### DATASET SECTION

##############################

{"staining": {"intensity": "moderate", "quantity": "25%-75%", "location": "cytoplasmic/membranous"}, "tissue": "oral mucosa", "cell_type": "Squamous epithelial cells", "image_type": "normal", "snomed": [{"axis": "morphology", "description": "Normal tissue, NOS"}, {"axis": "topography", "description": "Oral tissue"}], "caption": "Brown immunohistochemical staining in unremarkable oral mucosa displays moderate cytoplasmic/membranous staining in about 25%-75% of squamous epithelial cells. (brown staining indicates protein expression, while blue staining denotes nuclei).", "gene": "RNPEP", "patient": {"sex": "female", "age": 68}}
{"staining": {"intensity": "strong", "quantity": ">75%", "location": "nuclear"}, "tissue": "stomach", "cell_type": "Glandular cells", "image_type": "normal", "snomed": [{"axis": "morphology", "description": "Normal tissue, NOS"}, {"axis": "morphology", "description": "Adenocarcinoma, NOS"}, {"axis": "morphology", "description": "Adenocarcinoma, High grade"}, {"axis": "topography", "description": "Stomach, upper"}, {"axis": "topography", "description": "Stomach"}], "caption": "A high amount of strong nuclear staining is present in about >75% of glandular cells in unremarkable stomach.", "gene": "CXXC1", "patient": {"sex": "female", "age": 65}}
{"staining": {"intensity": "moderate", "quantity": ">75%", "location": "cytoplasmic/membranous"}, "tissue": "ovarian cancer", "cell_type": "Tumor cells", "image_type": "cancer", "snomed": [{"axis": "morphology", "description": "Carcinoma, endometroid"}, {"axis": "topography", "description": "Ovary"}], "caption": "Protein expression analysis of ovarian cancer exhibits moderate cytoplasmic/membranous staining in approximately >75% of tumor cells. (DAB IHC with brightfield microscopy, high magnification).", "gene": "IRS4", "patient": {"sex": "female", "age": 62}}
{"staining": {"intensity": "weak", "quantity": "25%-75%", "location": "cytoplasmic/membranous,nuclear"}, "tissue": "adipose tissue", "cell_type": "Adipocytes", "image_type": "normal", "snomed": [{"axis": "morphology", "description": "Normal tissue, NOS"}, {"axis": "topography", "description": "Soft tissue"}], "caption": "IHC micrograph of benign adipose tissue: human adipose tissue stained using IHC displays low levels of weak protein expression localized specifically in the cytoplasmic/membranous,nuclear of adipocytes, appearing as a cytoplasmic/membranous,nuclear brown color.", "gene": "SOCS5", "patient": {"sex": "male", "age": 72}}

##############################

### EXERCISE BRIEF
Tell how many lines above hold "normal", nothing more.

### SOLUTION FOR THIS TASK
3